The round was led by C Ventures, DST Global, and K3 Ventures, with participation from Dragonfly Capital, Qiming, Palm Drive Capital, CE Innovation Capital, Tiger Global, Cachet Group, A&T Capital, and Foresight Ventures. Matrixport, which provides cryptocurrency trading and financial services, plans to use the capital to pursue global expansion and invest in research and development to improve its product offerings.

In related crypto funding news, NFT platform MakersPlace secured $30 million in a Series A round backed by venture firms and numerous celebrity and angel investors, including Eminem, Sabrina Hahn, Paul Rosenberg, Julia Hartz, and Bill Ruprecht. Strategic investors included Sony Music Entertainment, Coinbase Ventures, and Uncork Capital. MakersPlace intends to use the funds to develop new ways to promote digital art and NFTs to mainstream audiences, improve digital tools for creators, and expand its market presence.

Former Monero Developer Arrested Over Invoice Fraud Allegations

Ricardo Spagni, a former Monero developer known by the alias “fluffypony,” was reportedly arrested at his home on June 20 on allegations tied to fraud that allegedly occurred in South Africa between 2009 and 2011. He is accused by his former employer, Cape Cookies, of using a false identity to obtain payments from another company.

Authorities allege Spagni intercepted an invoice from information technology firm Ensync and then used the company’s details to create fraudulent invoices that redirected payments to him. He is also accused of producing similar fake invoices involving three other entities, defrauding his former employer of approximately $100,000 in total.

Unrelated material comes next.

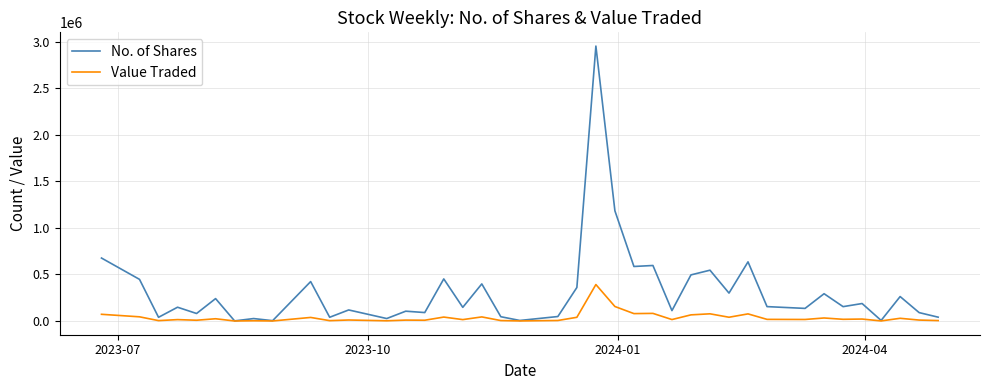

Which series has the largest total across all categories?

No. of Shares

Spagni’s crypto career began in 2011 when he mined Bitcoin and later moved into building mining rigs and other crypto-related work. He eventually became a lead developer for Monero before stepping back from the project in 2019. Monero has since grown into one of the largest privacy-focused cryptocurrencies, widely known for offering enhanced privacy to users.

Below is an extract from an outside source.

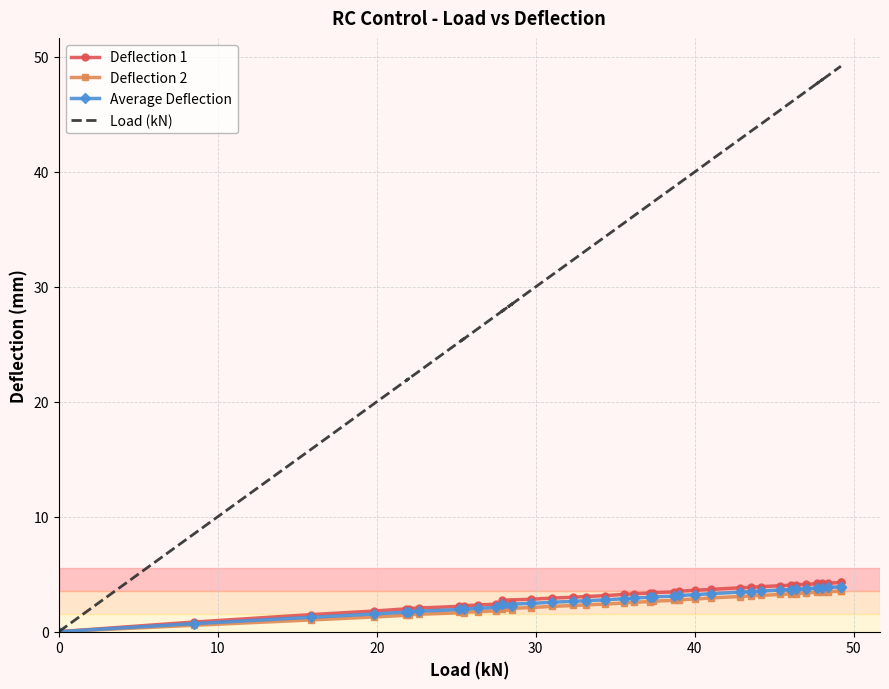

Which series has the largest total across all categories?

Load (kN)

Google Updates Ad Policy to Allow Some Crypto Ads with Restrictions

In March, Google implemented a broad ban on crypto-related advertising, excluding many crypto derivatives and trading services, including exchanges. This week a revised advertising policy took effect that reintroduces limited allowances for cryptocurrency advertising on Google platforms.

The updated Financial Products and Services policy, announced in June, is intended to serve advertisers targeting the United States and imposes strict eligibility requirements. Advertisers must either be federally chartered banks or be registered with the U.S. Financial Crimes Enforcement Network (FinCEN) as money services businesses in order to run crypto-related ads.

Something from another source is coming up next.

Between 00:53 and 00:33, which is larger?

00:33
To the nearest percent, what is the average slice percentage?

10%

Google’s new policy continues to prohibit ads related to initial coin offerings (ICOs), unregulated decentralized applications (dApps), custodial wallets without proper oversight, liquidity pools, initial offerings of decentralized exchanges (DEXs), and celebrity endorsements of crypto products. The change marks a cautious reopening for regulated crypto firms to advertise while maintaining protections against higher-risk crypto products.

Singapore Grants “In Principle” Approval to Australian Exchange Independent Reserve

Independent Reserve, an Australian cryptocurrency exchange, has been given “in principle” approval by the Monetary Authority of Singapore (MAS), a development that will be welcomed by the many exchanges awaiting licensing in Singapore.

MAS published a letter detailing the conditional approval, and Independent Reserve confirmed it has been recognized as a regulated service provider under Singapore’s Payment Services Act. As a regulated virtual asset service provider, the exchange will be expected to perform customer due diligence, implement appropriate risk-management procedures, comply with anti-money laundering rules, and apply consumer-protection measures.

Independent Reserve initially applied for a license in April of the previous year, and this approval signals that Singapore’s regulatory framework for crypto payment services is beginning to take effect. The move is likely to influence other exchanges seeking formal authorization to operate within Singapore’s regulatory environment.